Campbell didn't agree that she had drifted from her lane — and she refused to sign the citation, saying it was tantamount to admitting guilt. Georgia law requires motorists to either sign a ticket or be taken to jail.

Campbell asked to speak to a supervisor. The officer who stopped her, Michael Swerdlove, relayed that request.

Soon afterward, Swerdlove ordered Campbell to step outside her SUV. After she refused, he opened her door. They continued to argue, with Swerdlove ordering her out, and Campbell saying she would wait for the supervisor. A physical struggled ensued, with Swerdlove attempting to pull the driver out of her vehicle. At one point, Campbell tried to pull the door shut, bumping the officer.

"You're under arrest for disorderly conduct," Swerdlove said.

"No sir," Campbell said. "This is abusive behavior."

She added, "I need the supervisor. This is ridiculous. I need the supervisor."

Swerdlove later added that she was resisting arrest, and he called for backup.

That's when several officers arrived, including Legg.

As Swerdlove and another officer grappled with Campbell, she said that if Swerdlove took his hands off of her, she would get out.

"I'll come out for you," she said. "I won't come out for him."

"All right," the officer said, as Swerdlove began backing away.

That's when Legg leaned in to point and scream at Campbell: "Hey! You're not in charge! Shut the f*** up and get out of the car!"

"Who are you talking to?" Campbell asked.

"You!"

After Campbell got out, Legg grabbed her roughly and helped to pull her hands behind her back, prompting Campbell to cry out and again ask for the shift supervisor.

With at least six officers now on the scene, Campbell was put in handcuffs and led to a police car.

After watching the video, Robison said, he "immediately ordered that an internal affairs investigation be opened" — and he pledged that it would bring a "decisive and appropriate outcome."
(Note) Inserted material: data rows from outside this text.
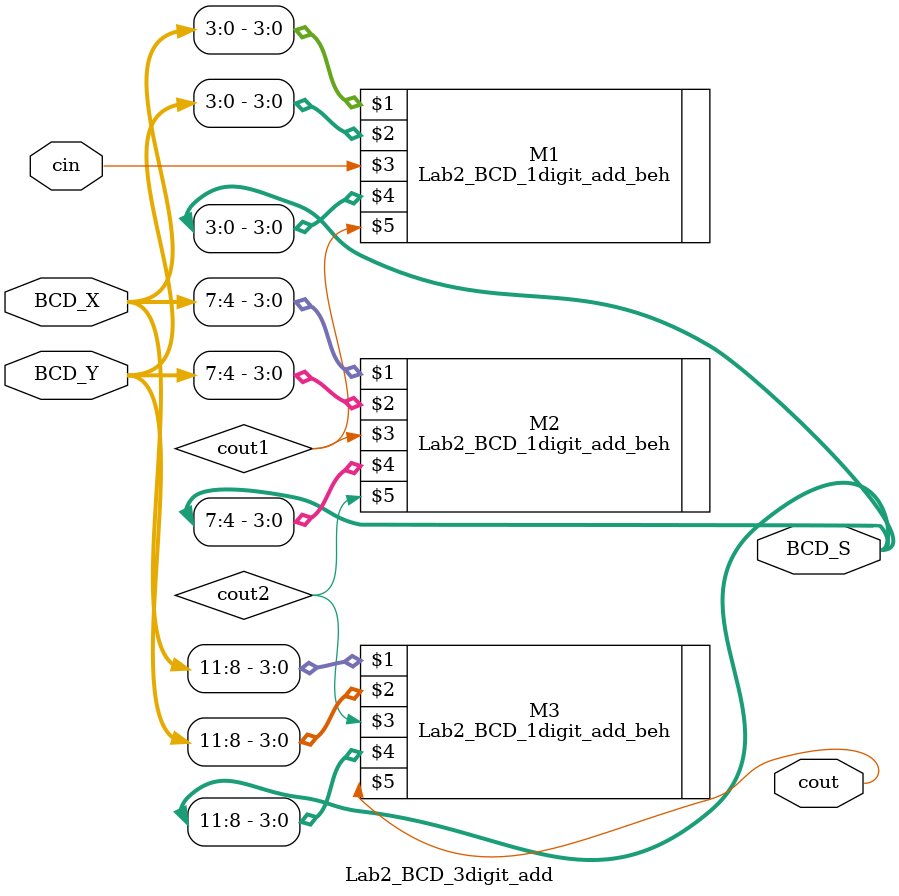
<source format=v>
module Lab2_BCD_3digit_add(input [11:0] BCD_X, BCD_Y, input cin, output [11:0] BCD_S, output cout);
    
    wire cout1, cout2;
    Lab2_BCD_1digit_add_beh M1(BCD_X[3:0], BCD_Y[3:0], cin, BCD_S[3:0], cout1);
    Lab2_BCD_1digit_add_beh M2(BCD_X[7:4], BCD_Y[7:4], cout1, BCD_S[7:4], cout2);
    Lab2_BCD_1digit_add_beh M3(BCD_X[11:8], BCD_Y[11:8], cout2, BCD_S[11:8], cout);


endmodule

</source>
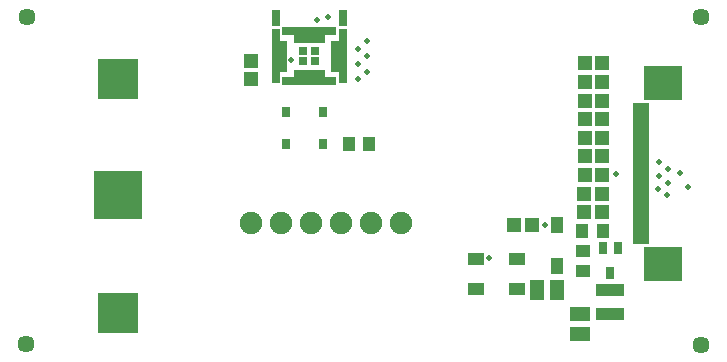
<source format=gts>
G04*
G04 #@! TF.GenerationSoftware,Altium Limited,Altium Designer,25.2.1 (25)*
G04*
G04 Layer_Color=8388736*
%FSLAX44Y44*%
%MOMM*%
G71*
G04*
G04 #@! TF.SameCoordinates,08FEDEBF-EFD6-4BB9-9F50-9E33F9D93CBE*
G04*
G04*
G04 #@! TF.FilePolarity,Negative*
G04*
G01*
G75*
%ADD14R,4.1600X4.1600*%
%ADD15R,3.3800X3.3800*%
%ADD16R,1.1000X1.2000*%
G04:AMPARAMS|DCode=17|XSize=1.15mm|YSize=1.15mm|CornerRadius=0mm|HoleSize=0mm|Usage=FLASHONLY|Rotation=270.000|XOffset=0mm|YOffset=0mm|HoleType=Round|Shape=RoundedRectangle|*
%AMROUNDEDRECTD17*
21,1,1.1500,1.1500,0,0,270.0*
21,1,1.1500,1.1500,0,0,270.0*
1,1,0.0000,-0.5750,-0.5750*
1,1,0.0000,-0.5750,0.5750*
1,1,0.0000,0.5750,0.5750*
1,1,0.0000,0.5750,-0.5750*
%
%ADD17ROUNDEDRECTD17*%
%ADD18R,0.7000X0.7000*%
%ADD19R,0.6500X0.6500*%
%ADD20R,0.8000X0.8500*%
%ADD21R,1.2000X1.1000*%
%ADD22R,0.7500X1.0500*%
%ADD23R,2.4000X1.0500*%
%ADD24R,3.2000X2.9000*%
%ADD25R,1.4000X0.5000*%
%ADD26R,1.0000X1.3500*%
%ADD27R,1.3500X1.0000*%
%ADD28R,1.6700X1.1700*%
G04:AMPARAMS|DCode=29|XSize=1.15mm|YSize=1.15mm|CornerRadius=0mm|HoleSize=0mm|Usage=FLASHONLY|Rotation=0.000|XOffset=0mm|YOffset=0mm|HoleType=Round|Shape=RoundedRectangle|*
%AMROUNDEDRECTD29*
21,1,1.1500,1.1500,0,0,0.0*
21,1,1.1500,1.1500,0,0,0.0*
1,1,0.0000,0.5750,-0.5750*
1,1,0.0000,-0.5750,-0.5750*
1,1,0.0000,-0.5750,0.5750*
1,1,0.0000,0.5750,0.5750*
%
%ADD29ROUNDEDRECTD29*%
%ADD30R,1.1700X1.6700*%
%ADD31C,1.4500*%
%ADD32C,1.9000*%
%ADD33C,0.5000*%
D14*
X87884Y137414D02*
D03*
D15*
Y235204D02*
D03*
Y37084D02*
D03*
D16*
X284030Y180040D02*
D03*
X301030D02*
D03*
X498332Y106426D02*
D03*
X481332D02*
D03*
D17*
X200660Y235070D02*
D03*
Y250070D02*
D03*
D18*
X255084Y250124D02*
D03*
Y259124D02*
D03*
X244684D02*
D03*
Y250124D02*
D03*
D19*
X240134Y269494D02*
D03*
X246634D02*
D03*
X253134D02*
D03*
Y239744D02*
D03*
X246634D02*
D03*
X240134D02*
D03*
X230384Y275994D02*
D03*
X236884D02*
D03*
X243384D02*
D03*
X249884D02*
D03*
X256384D02*
D03*
X262884D02*
D03*
Y233244D02*
D03*
X256384D02*
D03*
X249884D02*
D03*
X243384D02*
D03*
X236884D02*
D03*
X230384D02*
D03*
X271784Y264374D02*
D03*
Y257874D02*
D03*
Y251374D02*
D03*
X278284Y274124D02*
D03*
Y267624D02*
D03*
Y261124D02*
D03*
Y254624D02*
D03*
Y248124D02*
D03*
X259634Y269494D02*
D03*
X269384Y275994D02*
D03*
X271784Y244874D02*
D03*
X278284Y290044D02*
D03*
Y283544D02*
D03*
Y241624D02*
D03*
Y235124D02*
D03*
X259634Y239744D02*
D03*
X269384Y233244D02*
D03*
X227984Y244874D02*
D03*
Y251374D02*
D03*
Y257874D02*
D03*
Y264374D02*
D03*
X221484Y235124D02*
D03*
Y241624D02*
D03*
Y248124D02*
D03*
Y254624D02*
D03*
Y261124D02*
D03*
Y267624D02*
D03*
Y274124D02*
D03*
Y283544D02*
D03*
Y290044D02*
D03*
D20*
X230620Y207264D02*
D03*
X261620D02*
D03*
X230620Y179764D02*
D03*
X261620D02*
D03*
D21*
X481610Y72790D02*
D03*
Y89790D02*
D03*
D22*
X504980Y70870D02*
D03*
X498480Y91870D02*
D03*
X511480D02*
D03*
D23*
X504880Y36110D02*
D03*
Y56610D02*
D03*
D24*
X549206Y231940D02*
D03*
Y78340D02*
D03*
D25*
X530606Y197640D02*
D03*
Y192640D02*
D03*
Y177640D02*
D03*
Y172640D02*
D03*
Y157640D02*
D03*
Y152640D02*
D03*
Y137640D02*
D03*
Y132640D02*
D03*
Y127640D02*
D03*
Y122640D02*
D03*
Y97640D02*
D03*
Y102640D02*
D03*
Y107640D02*
D03*
Y112640D02*
D03*
Y117640D02*
D03*
Y142640D02*
D03*
Y147640D02*
D03*
Y162640D02*
D03*
Y167640D02*
D03*
Y182640D02*
D03*
Y187640D02*
D03*
Y202640D02*
D03*
Y207640D02*
D03*
Y212640D02*
D03*
D26*
X459570Y76600D02*
D03*
Y111600D02*
D03*
D27*
X425810Y57470D02*
D03*
X390810D02*
D03*
X390870Y82950D02*
D03*
X425870D02*
D03*
D28*
X479450Y35910D02*
D03*
Y19310D02*
D03*
D29*
X438410Y111320D02*
D03*
X423410D02*
D03*
X498094Y248412D02*
D03*
X483094D02*
D03*
X498094Y232664D02*
D03*
X483094D02*
D03*
X498094Y216916D02*
D03*
X483094D02*
D03*
X498094Y201168D02*
D03*
X483094D02*
D03*
X498094Y185420D02*
D03*
X483094D02*
D03*
X498094Y169672D02*
D03*
X483094D02*
D03*
X498094Y153924D02*
D03*
X483094D02*
D03*
X482974Y138176D02*
D03*
X497974D02*
D03*
Y122428D02*
D03*
X482974D02*
D03*
D30*
X443060Y56820D02*
D03*
X459660D02*
D03*
D31*
X581780Y287720D02*
D03*
X581450Y10160D02*
D03*
X10110Y10560D02*
D03*
X11390Y287680D02*
D03*
D32*
X226054Y113538D02*
D03*
X251454D02*
D03*
X327654D02*
D03*
X302254D02*
D03*
X276854D02*
D03*
X200654D02*
D03*
D33*
X553870Y158690D02*
D03*
X546540Y164810D02*
D03*
X546075Y153357D02*
D03*
X545625Y142348D02*
D03*
X509890Y154530D02*
D03*
X563840Y156010D02*
D03*
X570620Y143410D02*
D03*
X265930Y287650D02*
D03*
X256720Y284740D02*
D03*
X291000Y235070D02*
D03*
X298686Y241220D02*
D03*
X291000Y248130D02*
D03*
X298686Y254790D02*
D03*
Y267624D02*
D03*
X291000Y260570D02*
D03*
X553600Y147384D02*
D03*
X449510Y111630D02*
D03*
X553140Y136848D02*
D03*
X234880Y251240D02*
D03*
X402570Y84050D02*
D03*
M02*

</source>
"We strive to be a transparent department," Robison said. "However, if we are going to be 100 percent transparent, that means that we also must be willing to share with you any major concerns that arise regarding employee performance and behavior."

Campbell told WSB that she doesn't want Legg to lose his job, saying, "Disciplinary action should be taken with that gentleman."

She also said she would like for him to get new training; as for herself, she'd like to get an apology.